In early 1970s, Dick Rothermel created the first mathematical model to predict the spread of fire in the US. He burnt fuel in his wind tunnel and controlled factors such as wind speed. He plotted his observations on his graph to eventually work out a set of equations that could be used to predict the spread of wildfires. The Rothermel model became the basis for fire behaviour analysts to better predict how a blaze might spread. They are in effect trying to reverse engineer a forest fire.
Sounds simple? Not quite.
There are so many factors that affect a wildfire in the US alone, let alone other countries. For example, the chemistry of plants gives us insights into their propensity to, quite literally, add fuel to fire. Remote sensing data from satellites has limitations because it cannot differentiate between smoke and cloud. So, scientists are hard at work to narrow the gap in their understanding.
They are layering the Rothaermel model with many more real-world factors to further adjust the model. Simply put, they are trying to understand the path of the fire and the time it would takes to spread in those directions.
Some institutions model the movement of fluids and gases in a wildfire. This computational fluid dynamics (CFD) model divides an area into a chessboard or a grid, and assesses how each grid would interact with others. This model requires massive computational power, which means it could take days to predict. No wildfire would be willing to wait that long.
Therefore, fire behaviour analysts are trying to find a simpler model that could work on the laptops they carry into remote forest areas. They also need to win the trust of firefighters.
There is always a tussle between human experience and mathematical models. Yet, with so many new factors playing out and the scale of wildfires being unprecedented, experience is increasingly relying on such predictive models.
But we need more than that to fight blazes that spread thick and fast. Drones can come in handy to take aerial pictures, establish connections with firefighters, and douse fires.
Drones and robots can easily operate in smoke-filled areas. Smokebot in Germany, for instance, is able to gather data where firefighters cannot. Mexico-based Descartes Labs has a tool that uses satellite images derived from both visible and infrared light to trace the heat signatures of fires in the night and on cloudy days. It shares the information as time-lapsed videos with hashtags.
We need a perfect storm, a convergence of many types of technologies to prevent and arrest wildfires. A more collaborative approach by the industry can spark new approaches.
For example, many conservation technologies already used for protecting forests can be used.

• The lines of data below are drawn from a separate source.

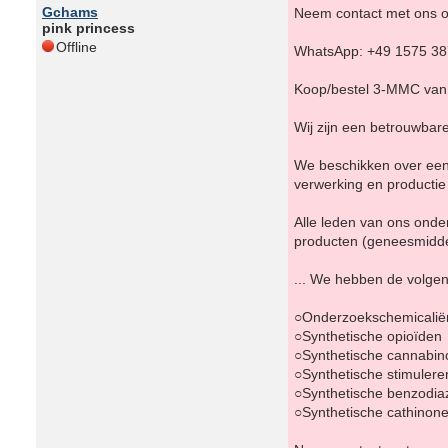
Gchams
Neem contact met ons o
pink princess
Offline
WhatsApp: +49 1575 3
Koop/bestel 3-MMC van d
Wij zijn een betrouwbar
We beschikken over een 
verwerking en productie
Alle leden van ons ond
producten (geneesmidde
... We hebben de volge
○Onderzoekschemicalië
○Synthetische opioïden
○Synthetische cannabin
○Synthetische stimuler
○Synthetische benzodia
○Synthetische cathinon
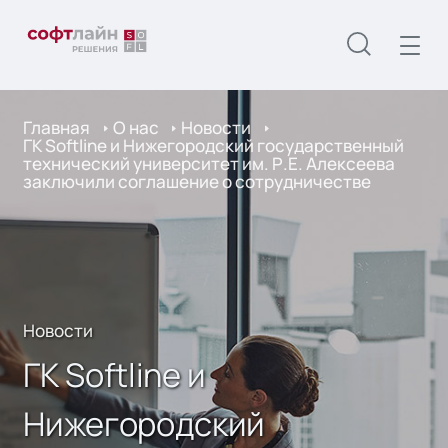
Главная
О нас
Новости
ГК Softline и Нижегородский государственный
технический университет им. Р.Е. Алексеева
заключили соглашение о сотрудничестве
Новости
ГК Softline и
Нижегородский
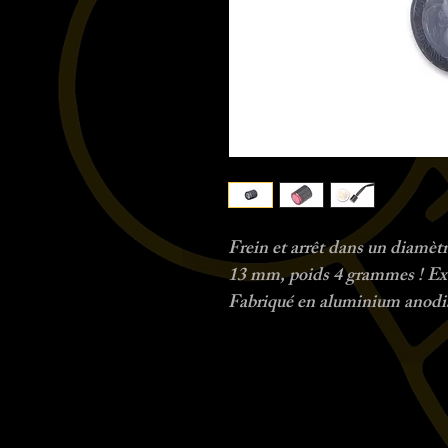
Frein et arrêt dans un diamè
13 mm, poids 4 grammes ! Ex
Fabriqué en aluminium anodi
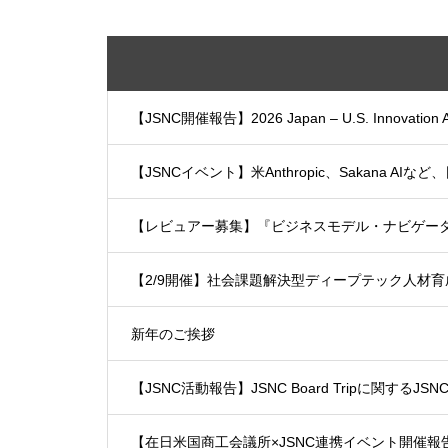
【JSNC開催報告】2026 Japan – U.S. Innova
【JSNCイベント】米Anthropic、Sakana AIなど
【レビュアー募集】『ビジネスモデル・ナビゲー
【2/9開催】社会課題解決型ディープテック人材育
新年のご挨拶
【JSNC活動報告】JSNC Board Tripに関するJSNC P
【在日米国商工会議所×JSNC連携イベント開催報告】「Japan 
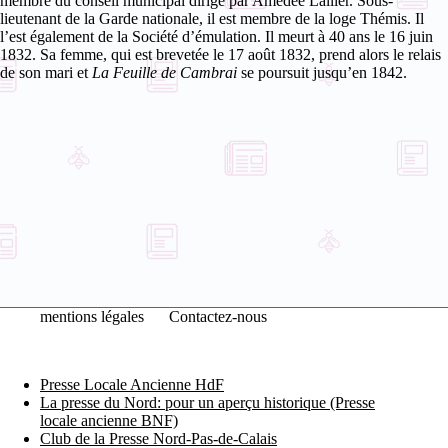
membre du conseil municipal dirigé par Amédéé Lallier.
Sous-
lieutenant de la Garde nationale, il est membre de la loge Thémis. Il
l’est également de la Société d’émulation. Il meurt à 40 ans le 16 juin
1832. Sa femme, qui est brevetée le 17 août 1832, prend alors le relais
de son mari et
La Feuille de Cambrai
se poursuit jusqu’en 1842.
mentions légales
Contactez-nous
Presse Locale Ancienne HdF
La presse du Nord: pour un aperçu historique (Presse
locale ancienne BNF)
Club de la Presse Nord-Pas-de-Calais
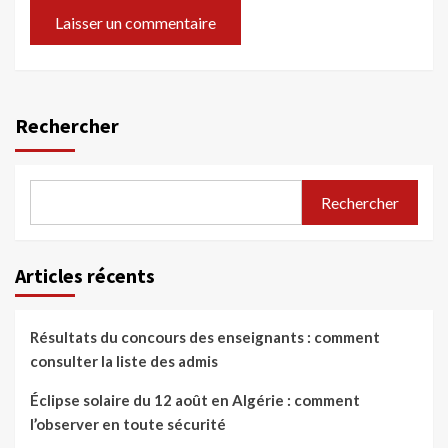
Rechercher
Rechercher
Articles récents
Résultats du concours des enseignants : comment
consulter la liste des admis
Éclipse solaire du 12 août en Algérie : comment
l’observer en toute sécurité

Drones that perform aerial reconnaissance to detect illegal mining in forest areas can double up for gathering data for forest fire prediction. Conservation agencies are using high-tech acoustic monitoring devices to detect chainsaw sound and gunshots. These can have sensors for capturing the crackling sound of burning foliage. Crowdsourced Instagram and Facebook photos are being layered on top of maps. Wildfire predictive models have a lot to learn from how weather forecast became more accurate, in addition to the obvious correlation between weather conditions and forest fires.
We need more of intelligent drones, robots, and sensors to prevent wildfires. The courage and hard work of our firefighters cannot be overemphasised. But the scale of the Australian and Amazonian wildfires has exposed obvious limitations and risks of humans involved in firefighting. There is an unequivocal need for humans to be entirely replaced by machines in such hazardous scenarios. This is possibly the one industry in which humans need to be fired from their frontline jobs and replaced by intelligent machines.